Mr. Fields, now faced with the very real idea that he would have to walk us all through a subject that he not only didn’t want to talk about but that he believed should not talk about, took a step over to the clean, unmarked slate blackboard and picked up a piece of chalk.   He raised it to the board and touched it to the blackboard.  It looked as if upon contact of the chalk and board, about 400 volts of electricity went through him.  Not the way people on television get shocked, with the flailing and the screaming, but the way someone really gets electrocuted.  The body spasms a little but hunches in on itself quietly.  It looked as if Mr. Fields may have had a small seizure.  He looked up at the board, chalk still resting on the same white, powdery dot that it had been.  He swiveled his head to all of us slowly.  He just needed to write or draw that first thing to get the ball rolling.

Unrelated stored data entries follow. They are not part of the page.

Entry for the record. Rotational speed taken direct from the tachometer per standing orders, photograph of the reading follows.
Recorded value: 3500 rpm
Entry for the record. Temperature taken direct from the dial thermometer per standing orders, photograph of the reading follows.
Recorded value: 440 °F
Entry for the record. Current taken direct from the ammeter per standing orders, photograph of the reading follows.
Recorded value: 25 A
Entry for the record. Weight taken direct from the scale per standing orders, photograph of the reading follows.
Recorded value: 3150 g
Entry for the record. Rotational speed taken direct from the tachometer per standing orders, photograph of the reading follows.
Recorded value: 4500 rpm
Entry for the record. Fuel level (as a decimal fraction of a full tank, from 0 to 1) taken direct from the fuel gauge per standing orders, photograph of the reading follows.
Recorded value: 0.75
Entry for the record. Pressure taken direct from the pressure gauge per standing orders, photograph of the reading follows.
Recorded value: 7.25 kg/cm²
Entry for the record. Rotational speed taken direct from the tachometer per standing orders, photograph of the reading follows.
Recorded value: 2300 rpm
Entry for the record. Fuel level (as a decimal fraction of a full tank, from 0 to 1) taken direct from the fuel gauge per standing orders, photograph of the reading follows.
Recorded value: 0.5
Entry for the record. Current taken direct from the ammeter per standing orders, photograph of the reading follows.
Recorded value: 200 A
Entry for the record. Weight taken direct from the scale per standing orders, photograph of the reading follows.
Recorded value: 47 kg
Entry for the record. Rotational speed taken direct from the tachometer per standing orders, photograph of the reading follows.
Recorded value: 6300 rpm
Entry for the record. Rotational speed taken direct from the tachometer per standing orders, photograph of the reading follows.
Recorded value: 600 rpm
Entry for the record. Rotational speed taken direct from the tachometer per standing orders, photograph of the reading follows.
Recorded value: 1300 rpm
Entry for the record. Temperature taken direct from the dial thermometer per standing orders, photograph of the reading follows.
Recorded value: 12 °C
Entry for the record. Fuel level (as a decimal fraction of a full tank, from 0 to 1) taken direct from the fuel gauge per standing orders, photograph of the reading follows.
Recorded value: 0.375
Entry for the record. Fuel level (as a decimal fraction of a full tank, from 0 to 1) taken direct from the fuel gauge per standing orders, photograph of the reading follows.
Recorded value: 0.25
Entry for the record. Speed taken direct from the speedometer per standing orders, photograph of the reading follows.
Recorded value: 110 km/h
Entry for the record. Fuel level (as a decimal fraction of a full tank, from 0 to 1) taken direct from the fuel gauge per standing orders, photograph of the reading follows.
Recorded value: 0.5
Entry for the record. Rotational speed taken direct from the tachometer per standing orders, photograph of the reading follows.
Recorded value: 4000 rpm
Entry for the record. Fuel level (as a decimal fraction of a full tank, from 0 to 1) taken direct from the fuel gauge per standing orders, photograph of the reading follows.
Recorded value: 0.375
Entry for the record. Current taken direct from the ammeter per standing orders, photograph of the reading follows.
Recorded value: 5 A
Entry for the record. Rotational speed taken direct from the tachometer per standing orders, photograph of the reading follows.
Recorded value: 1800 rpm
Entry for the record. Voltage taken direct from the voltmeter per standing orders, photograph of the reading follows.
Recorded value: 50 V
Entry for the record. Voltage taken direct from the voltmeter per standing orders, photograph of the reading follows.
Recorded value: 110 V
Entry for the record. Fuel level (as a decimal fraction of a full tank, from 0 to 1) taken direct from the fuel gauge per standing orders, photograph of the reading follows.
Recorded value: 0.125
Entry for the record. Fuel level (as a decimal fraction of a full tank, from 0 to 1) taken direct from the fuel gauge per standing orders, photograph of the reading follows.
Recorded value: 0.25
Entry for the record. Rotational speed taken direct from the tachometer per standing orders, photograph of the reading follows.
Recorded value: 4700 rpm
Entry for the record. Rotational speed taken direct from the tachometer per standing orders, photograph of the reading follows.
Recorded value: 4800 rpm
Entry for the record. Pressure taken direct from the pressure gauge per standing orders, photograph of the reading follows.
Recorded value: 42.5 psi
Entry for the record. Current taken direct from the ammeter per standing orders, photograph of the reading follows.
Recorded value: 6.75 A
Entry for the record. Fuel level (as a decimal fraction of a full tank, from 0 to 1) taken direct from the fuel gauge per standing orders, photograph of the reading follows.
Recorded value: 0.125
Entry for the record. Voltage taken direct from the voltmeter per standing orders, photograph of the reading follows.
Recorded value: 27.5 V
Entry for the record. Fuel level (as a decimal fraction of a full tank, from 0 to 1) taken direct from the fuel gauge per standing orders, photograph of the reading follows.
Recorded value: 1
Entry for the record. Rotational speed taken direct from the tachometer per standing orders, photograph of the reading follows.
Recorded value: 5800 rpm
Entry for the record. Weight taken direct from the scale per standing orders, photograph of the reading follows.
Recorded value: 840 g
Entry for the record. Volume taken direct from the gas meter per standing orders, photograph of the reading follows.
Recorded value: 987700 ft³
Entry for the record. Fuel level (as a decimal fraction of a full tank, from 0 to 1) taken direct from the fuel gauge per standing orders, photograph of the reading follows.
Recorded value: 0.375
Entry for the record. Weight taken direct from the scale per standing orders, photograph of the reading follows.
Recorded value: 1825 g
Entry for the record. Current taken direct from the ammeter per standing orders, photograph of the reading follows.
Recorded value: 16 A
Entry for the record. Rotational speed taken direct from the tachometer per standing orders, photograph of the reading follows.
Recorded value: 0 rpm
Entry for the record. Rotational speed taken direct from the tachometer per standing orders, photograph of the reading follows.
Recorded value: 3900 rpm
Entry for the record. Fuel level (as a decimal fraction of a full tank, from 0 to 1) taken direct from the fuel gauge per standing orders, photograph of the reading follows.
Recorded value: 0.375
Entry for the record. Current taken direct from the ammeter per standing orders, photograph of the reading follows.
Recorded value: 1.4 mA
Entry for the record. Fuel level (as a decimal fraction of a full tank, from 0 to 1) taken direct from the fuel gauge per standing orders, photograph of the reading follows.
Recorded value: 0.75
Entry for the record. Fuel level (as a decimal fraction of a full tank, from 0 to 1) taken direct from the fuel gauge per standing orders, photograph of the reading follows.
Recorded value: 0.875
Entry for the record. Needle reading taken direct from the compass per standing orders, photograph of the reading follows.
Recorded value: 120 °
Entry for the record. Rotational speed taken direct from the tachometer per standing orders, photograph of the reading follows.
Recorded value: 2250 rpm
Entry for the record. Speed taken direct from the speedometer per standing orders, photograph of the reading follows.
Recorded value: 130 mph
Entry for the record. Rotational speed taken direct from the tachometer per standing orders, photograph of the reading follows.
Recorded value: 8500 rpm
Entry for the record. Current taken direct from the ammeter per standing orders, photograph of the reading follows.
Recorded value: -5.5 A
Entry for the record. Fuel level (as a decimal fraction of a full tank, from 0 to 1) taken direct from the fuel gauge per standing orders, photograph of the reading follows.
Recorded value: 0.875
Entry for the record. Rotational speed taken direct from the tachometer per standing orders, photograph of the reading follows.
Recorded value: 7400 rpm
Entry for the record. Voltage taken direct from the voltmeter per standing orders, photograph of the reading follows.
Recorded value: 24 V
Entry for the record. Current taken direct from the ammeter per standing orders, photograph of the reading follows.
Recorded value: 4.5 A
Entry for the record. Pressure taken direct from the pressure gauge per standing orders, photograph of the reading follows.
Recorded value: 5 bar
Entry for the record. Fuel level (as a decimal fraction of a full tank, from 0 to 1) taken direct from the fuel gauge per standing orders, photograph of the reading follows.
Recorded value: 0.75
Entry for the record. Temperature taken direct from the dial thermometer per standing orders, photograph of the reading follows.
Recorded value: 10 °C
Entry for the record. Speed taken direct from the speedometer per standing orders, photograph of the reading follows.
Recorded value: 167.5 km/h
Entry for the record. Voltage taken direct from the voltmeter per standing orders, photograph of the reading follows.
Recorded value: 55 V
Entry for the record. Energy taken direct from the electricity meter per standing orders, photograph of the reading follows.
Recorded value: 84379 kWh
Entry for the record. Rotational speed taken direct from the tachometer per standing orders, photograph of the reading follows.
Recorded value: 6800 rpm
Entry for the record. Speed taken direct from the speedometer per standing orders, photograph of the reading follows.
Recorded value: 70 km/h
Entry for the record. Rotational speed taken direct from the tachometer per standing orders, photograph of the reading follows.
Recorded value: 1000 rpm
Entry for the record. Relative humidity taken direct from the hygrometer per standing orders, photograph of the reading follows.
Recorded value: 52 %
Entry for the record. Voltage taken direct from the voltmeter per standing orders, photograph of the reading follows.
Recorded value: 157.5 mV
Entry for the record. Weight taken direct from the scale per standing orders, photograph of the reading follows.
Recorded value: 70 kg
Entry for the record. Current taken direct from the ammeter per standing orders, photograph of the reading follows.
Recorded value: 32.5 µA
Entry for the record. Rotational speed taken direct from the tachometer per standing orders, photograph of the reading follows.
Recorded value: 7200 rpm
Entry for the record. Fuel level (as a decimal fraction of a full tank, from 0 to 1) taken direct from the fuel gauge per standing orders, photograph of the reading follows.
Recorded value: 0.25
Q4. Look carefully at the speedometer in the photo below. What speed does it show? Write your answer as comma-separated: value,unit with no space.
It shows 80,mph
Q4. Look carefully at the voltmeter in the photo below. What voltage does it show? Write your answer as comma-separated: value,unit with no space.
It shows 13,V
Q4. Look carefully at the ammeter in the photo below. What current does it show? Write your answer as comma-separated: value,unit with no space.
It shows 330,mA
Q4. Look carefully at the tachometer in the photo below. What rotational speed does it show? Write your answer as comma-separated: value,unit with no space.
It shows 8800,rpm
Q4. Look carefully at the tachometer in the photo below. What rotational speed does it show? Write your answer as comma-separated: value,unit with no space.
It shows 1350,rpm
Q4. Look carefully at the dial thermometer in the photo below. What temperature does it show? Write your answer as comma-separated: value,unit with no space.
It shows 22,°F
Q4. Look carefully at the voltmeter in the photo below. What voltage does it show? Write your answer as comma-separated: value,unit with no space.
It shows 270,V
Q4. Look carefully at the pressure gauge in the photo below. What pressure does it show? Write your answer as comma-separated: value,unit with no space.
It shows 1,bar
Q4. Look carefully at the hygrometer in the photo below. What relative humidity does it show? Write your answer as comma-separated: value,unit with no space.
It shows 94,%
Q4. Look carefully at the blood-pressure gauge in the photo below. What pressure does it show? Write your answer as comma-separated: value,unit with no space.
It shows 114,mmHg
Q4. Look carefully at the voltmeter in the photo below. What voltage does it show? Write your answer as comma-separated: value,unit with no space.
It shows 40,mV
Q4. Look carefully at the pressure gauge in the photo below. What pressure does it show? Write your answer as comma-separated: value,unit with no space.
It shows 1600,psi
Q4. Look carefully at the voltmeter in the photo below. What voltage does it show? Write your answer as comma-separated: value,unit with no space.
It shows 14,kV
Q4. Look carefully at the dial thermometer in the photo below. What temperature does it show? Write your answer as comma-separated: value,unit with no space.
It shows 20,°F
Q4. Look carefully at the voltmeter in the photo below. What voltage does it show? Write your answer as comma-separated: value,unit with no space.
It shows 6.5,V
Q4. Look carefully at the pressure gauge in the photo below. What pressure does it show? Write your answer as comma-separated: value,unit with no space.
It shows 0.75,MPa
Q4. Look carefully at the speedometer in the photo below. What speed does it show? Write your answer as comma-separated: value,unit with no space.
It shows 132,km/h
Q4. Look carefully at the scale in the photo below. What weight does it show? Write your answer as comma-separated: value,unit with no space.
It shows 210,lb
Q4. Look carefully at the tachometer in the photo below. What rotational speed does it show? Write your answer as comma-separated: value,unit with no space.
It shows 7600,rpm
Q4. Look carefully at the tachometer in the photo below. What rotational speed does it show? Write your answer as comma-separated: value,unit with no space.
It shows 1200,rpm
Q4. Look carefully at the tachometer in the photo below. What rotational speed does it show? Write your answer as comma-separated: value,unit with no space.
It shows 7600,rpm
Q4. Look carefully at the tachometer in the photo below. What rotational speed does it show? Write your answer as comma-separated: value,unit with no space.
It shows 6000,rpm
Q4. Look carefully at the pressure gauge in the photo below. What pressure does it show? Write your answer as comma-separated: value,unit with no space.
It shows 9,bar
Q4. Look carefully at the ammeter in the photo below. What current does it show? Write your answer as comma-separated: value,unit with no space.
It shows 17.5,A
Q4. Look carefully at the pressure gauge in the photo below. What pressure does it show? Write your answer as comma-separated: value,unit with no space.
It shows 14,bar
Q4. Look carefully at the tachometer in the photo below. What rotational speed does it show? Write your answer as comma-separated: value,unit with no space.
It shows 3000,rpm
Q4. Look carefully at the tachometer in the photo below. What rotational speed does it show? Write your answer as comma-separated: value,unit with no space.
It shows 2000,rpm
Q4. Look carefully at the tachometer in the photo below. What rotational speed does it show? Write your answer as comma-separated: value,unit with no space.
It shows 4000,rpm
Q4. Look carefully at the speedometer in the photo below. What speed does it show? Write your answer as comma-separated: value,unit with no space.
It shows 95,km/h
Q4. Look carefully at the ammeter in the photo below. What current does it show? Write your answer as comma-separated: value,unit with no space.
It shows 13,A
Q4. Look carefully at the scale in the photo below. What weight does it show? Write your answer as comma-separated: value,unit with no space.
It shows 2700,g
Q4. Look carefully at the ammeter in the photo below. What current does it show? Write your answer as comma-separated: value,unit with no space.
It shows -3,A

Was he about to draw Jenny, with a baby in her belly?  Would the rendering be better/worse/equal to the drawing at West Ellensburg Park?  Or—would the drawing reveal that Mr. Fields was the artist behind the graffiti-gossip message on the dented wall of stall number two?  That was probably a stretch.

It would have been amazing if Mr. Fields had just sucked it up and drew a large cut-away view of a penis and then, next to it, a detailed rendering of a vagina, labeling each area and then gave us a hint at how they connected.  But clearly, that idea was going through his head too and he hastily removed the chalk from the blackboard.

“Does anyone have any questions?” He asked hoping that he had a classroom full of cowards or know-it-alls.  I waited to see if anyone else was going to ask a question, hoping my question would be asked before I had to ask it.  I had about fifteen questions, fifteen, fifteen part questions.  But I looked around the room waiting for someone to ask them for me.  Time felt like it was moving backwards.  I saw the clock on the wall’s minute hand jump back a notch and just stay there.  We all just hung there,  wanting anything to happen, it stayed stone quiet, with nobody breathing too loud, as if an old batch of nitro-glycerin was about to be upset and explode.  It appeared Mr. Fields was about to win our little Sex-Ed standoff—until Kenny Paul raised his hand.

Mr. Fields was terrified.  The rest of us were relieved.  Finally, we were about to get some hot, sexy info courtesy of Kenny “I-talk-about-sexy-things” Paul.  (Before this, he was known as Kenny “I-once-walked-into-the-ocean-in-my-cowboy-boots” Paul.   This new nickname was a blindingly better moniker.)  Mr. Fields called on Kenny with a slight gulp in his throat.

“When a lady has her period, is that the same as a cow going into heat?” Kenny asked in his fake southern accent.

“No,” said Mr. Fields quickly and then scanned the room for other hands, “No other questions?”  He gave half of a beat and then brought his hands together quickly in a very satisfied clap.  “Excellent!  Looks like we’re done a bit early, let’s go play some baseball.”

As much as we all wanted to learn about sex and lady parts and the mysteries of our bodies, sitting in that classroom was like sitting in a pressure cooker.  Nobody complained.  Nobody laughed.  Nobody said a word.  We all simply rose from our seats in unison and filed out the door and onto the baseball diamond for an hour-and-a-half of something we all understood just fine.

As for sex, I just resigned myself to the idea that it was probably going to be something I would really like later and that it would be just another thing for me to mess up and be lousy at.   That summer, I was able to cross off most of my questions by piecing together clues from Three’s Company episodes and an errant partial viewing of Porky’s for which I was punished.

Eventually views lightened up and I was instructed properly on where babies came from and the how’s and the why’s.  It wasn’t nearly as complicated as I had made it out to be in my head—until I started having it, and that’s the Damm truth.